EXERCISE AIM:
Exactly reproduce the data from its first line through the line with "left hip: (285, 856)", leaving out every line after it.
============================================================
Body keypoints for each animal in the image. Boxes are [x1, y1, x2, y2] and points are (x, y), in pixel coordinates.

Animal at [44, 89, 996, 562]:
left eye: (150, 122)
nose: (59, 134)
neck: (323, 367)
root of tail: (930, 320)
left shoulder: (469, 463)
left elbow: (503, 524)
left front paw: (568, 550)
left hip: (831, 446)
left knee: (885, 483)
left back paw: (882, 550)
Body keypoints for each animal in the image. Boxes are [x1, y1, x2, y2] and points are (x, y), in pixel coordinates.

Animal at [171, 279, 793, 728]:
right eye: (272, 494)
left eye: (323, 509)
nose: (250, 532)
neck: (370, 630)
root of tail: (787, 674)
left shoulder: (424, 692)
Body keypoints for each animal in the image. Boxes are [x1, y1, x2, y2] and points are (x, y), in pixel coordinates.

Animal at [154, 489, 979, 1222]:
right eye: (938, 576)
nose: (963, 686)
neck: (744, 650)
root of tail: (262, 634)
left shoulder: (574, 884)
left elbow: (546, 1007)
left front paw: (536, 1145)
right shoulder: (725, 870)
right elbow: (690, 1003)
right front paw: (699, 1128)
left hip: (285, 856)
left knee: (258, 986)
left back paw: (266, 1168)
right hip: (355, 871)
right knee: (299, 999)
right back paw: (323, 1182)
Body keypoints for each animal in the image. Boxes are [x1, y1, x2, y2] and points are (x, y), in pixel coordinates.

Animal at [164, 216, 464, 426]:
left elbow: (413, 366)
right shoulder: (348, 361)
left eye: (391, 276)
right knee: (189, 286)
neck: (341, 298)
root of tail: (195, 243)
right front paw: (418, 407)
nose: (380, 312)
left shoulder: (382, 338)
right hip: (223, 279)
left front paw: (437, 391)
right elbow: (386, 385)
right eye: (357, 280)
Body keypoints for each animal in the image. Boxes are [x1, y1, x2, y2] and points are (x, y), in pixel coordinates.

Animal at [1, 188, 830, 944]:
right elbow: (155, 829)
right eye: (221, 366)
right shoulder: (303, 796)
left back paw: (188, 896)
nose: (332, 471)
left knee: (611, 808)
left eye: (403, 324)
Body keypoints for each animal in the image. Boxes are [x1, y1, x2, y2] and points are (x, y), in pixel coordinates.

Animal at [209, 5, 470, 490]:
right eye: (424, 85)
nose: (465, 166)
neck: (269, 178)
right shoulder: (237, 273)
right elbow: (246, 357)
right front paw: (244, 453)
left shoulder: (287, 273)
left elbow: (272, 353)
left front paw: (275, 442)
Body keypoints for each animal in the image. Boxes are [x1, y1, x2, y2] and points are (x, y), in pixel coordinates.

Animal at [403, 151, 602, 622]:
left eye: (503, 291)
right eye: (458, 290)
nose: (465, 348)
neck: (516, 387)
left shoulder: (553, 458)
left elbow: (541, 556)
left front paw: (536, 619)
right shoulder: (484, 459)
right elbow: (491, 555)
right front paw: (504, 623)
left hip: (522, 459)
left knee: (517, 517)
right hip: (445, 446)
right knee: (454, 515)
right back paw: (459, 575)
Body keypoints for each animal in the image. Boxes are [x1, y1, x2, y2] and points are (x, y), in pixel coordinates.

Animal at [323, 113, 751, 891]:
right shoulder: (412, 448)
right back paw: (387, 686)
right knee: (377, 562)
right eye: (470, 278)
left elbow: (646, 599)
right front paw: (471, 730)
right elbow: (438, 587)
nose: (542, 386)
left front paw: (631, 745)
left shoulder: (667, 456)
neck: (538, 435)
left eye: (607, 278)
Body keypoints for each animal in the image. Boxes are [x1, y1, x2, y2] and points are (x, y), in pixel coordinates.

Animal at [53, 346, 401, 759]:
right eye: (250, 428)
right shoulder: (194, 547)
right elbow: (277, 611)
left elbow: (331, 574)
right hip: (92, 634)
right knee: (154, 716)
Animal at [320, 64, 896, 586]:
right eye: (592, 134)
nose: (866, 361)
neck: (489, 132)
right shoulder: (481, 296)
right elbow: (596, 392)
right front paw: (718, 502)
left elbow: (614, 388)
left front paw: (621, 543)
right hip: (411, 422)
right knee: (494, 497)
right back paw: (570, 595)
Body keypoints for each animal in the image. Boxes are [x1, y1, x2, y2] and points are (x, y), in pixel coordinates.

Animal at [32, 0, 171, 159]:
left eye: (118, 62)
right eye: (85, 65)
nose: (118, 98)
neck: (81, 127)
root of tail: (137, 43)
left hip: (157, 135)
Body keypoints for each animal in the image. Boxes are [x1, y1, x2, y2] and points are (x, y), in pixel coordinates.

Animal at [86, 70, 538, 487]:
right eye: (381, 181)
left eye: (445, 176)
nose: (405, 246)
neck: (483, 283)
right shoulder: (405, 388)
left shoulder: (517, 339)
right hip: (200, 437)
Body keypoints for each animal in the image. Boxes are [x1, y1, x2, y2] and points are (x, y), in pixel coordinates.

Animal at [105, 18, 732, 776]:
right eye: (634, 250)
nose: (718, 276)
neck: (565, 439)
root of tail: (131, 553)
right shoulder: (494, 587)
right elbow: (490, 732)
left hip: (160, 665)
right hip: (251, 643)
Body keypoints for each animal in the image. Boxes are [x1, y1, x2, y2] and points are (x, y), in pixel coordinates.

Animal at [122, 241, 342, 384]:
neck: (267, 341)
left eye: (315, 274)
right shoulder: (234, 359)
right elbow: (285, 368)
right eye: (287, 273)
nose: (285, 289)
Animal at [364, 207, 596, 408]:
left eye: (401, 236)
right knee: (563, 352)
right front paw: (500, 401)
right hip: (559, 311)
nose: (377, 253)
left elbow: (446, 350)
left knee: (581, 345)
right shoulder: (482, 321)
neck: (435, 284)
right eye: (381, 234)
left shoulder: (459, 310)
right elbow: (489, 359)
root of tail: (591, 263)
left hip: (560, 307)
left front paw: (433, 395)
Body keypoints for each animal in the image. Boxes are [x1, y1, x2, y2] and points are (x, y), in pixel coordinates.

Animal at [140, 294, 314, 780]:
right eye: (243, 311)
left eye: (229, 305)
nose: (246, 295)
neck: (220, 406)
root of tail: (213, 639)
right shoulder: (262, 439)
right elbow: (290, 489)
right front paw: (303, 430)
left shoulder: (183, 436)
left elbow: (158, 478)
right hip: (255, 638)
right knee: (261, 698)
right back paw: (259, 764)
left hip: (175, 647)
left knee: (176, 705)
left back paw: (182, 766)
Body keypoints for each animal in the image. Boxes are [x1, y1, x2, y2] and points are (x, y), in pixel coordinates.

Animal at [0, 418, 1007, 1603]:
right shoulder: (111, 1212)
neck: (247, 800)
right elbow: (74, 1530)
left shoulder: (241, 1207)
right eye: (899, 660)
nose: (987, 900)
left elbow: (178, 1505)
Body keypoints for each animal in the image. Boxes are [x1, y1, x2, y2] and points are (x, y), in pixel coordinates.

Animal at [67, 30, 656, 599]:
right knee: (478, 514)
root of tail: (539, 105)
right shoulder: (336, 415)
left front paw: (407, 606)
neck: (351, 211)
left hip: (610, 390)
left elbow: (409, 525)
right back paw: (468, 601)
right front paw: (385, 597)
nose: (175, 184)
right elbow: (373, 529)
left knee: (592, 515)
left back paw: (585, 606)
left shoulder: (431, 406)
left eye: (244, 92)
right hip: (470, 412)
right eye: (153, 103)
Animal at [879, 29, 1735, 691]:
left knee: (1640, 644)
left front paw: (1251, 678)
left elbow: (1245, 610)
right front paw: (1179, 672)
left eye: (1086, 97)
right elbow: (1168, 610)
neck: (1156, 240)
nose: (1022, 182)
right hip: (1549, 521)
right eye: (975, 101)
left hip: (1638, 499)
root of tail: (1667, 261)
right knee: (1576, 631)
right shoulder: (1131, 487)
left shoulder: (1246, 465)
============================================================
WRITTEN REPLY:
Body keypoints for each animal in the image. Boxes are [x1, y1, x2, y2] and points are (x, y), in pixel coordinates.

Animal at [44, 89, 996, 562]:
left eye: (150, 122)
nose: (59, 134)
neck: (323, 367)
root of tail: (930, 320)
left shoulder: (469, 463)
left elbow: (503, 524)
left front paw: (568, 550)
left hip: (831, 446)
left knee: (885, 483)
left back paw: (882, 550)
Body keypoints for each animal in the image. Boxes are [x1, y1, x2, y2] and points are (x, y), in pixel coordinates.

Animal at [171, 279, 793, 728]:
right eye: (272, 494)
left eye: (323, 509)
nose: (250, 532)
neck: (370, 630)
root of tail: (787, 674)
left shoulder: (424, 692)
Body keypoints for each animal in the image. Boxes are [x1, y1, x2, y2] and points are (x, y), in pixel coordinates.

Animal at [154, 489, 979, 1222]:
right eye: (938, 576)
nose: (963, 686)
neck: (744, 650)
root of tail: (262, 634)
left shoulder: (574, 884)
left elbow: (546, 1007)
left front paw: (536, 1145)
right shoulder: (725, 870)
right elbow: (690, 1003)
right front paw: (699, 1128)
left hip: (285, 856)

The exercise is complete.